この地には、古くから二十三夜尊(にじゅうさんやそん)の信仰がありました。二十三夜尊とは、安産などの願いを込めて祈願される神です。かつては、二十三夜の月(月齢22.5の下弦の月)が出るのを待って、滝の内側で祈願を行う「二十三夜待(にじゅうさんやまち)」という行事が行われていたと伝えられています。この歴史的な背景から「月待の滝」という名称が付けられました。また、1997年にはテレビドラマ『ガラスの仮面』の舞台となった場所としても知られています。

月待の滝は、水の流れによってその姿を変化させます。普段は二筋の「夫婦滝」として流れていますが、水量が増えると中段の受皿部分から水が現れ、三筋の「親子滝」となります。滝の裏側に入り込み、水のカーテンの背後から景色を眺める体験は、この場所ならではのものです。また、冬には美しい氷瀑(氷の滝)が現れることがあり、季節によって全く異なる景観を見せます。
季節ごとに異なる景観を楽しむことができます。秋(10月下旬〜11月下旬)には、周囲の紅葉が滝の景観を彩ります。見頃を過ぎた時期でも、地面を覆う「モミジの絨毯」が見られます。冬には、凍結した美しい氷瀑が見られることがあります。夏には、周囲の環境から水遊びに適した環境となることもあります。

滝のすぐ近くには、蕎麦を提供する「もみじ苑」があります。観光の際には、周辺の飲食店を利用することも可能です。また、国道118号や県道33号などの道路からもアクセスしやすく、周辺は自然豊かな環境に囲まれています。
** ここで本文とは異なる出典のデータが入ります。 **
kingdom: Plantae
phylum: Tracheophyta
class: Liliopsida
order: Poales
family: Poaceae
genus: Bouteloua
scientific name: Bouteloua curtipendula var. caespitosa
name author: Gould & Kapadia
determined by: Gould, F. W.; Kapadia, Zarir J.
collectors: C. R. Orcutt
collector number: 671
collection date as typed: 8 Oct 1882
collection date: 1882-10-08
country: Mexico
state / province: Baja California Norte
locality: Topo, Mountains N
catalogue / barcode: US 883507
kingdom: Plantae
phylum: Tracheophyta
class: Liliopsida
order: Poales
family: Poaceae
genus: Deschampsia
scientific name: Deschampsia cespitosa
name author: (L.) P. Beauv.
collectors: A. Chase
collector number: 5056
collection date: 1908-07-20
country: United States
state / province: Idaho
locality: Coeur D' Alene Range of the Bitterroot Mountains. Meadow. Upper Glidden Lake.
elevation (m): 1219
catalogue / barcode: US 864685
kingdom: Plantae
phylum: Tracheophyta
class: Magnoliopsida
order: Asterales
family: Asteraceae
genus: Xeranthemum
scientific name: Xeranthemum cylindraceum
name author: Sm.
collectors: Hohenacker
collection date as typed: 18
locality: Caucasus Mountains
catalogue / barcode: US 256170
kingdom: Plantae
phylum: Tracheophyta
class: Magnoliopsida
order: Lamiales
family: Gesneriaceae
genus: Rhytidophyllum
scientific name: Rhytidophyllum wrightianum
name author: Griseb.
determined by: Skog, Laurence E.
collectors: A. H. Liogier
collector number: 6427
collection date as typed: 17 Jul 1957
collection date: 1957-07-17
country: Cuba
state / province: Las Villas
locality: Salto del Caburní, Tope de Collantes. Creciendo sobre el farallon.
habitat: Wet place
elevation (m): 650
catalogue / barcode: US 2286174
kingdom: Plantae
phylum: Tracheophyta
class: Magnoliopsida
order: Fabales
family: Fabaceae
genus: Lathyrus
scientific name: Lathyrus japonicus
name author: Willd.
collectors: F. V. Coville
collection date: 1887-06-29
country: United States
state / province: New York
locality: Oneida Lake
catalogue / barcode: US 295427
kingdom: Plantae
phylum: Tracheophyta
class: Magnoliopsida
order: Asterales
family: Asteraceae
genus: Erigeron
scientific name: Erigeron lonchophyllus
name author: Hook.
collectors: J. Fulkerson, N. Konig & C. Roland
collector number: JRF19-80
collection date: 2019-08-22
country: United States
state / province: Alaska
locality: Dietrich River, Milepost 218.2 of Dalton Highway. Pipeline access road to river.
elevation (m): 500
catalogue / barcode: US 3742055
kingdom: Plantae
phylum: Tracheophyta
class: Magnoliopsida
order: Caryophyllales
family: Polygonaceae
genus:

滝の裏側に入る際は、足元が濡れていたり、滑りやすかったりする場合があるため、歩きやすい靴での訪問が必要です。また、水遊びや滝の観察を行う際は、周囲の自然環境を守るためのマナーを守ってください。支払いは、周辺施設を利用する場合、現金の準備をおすすめします。予約は基本的に不要ですが、現地の状況を確認してください。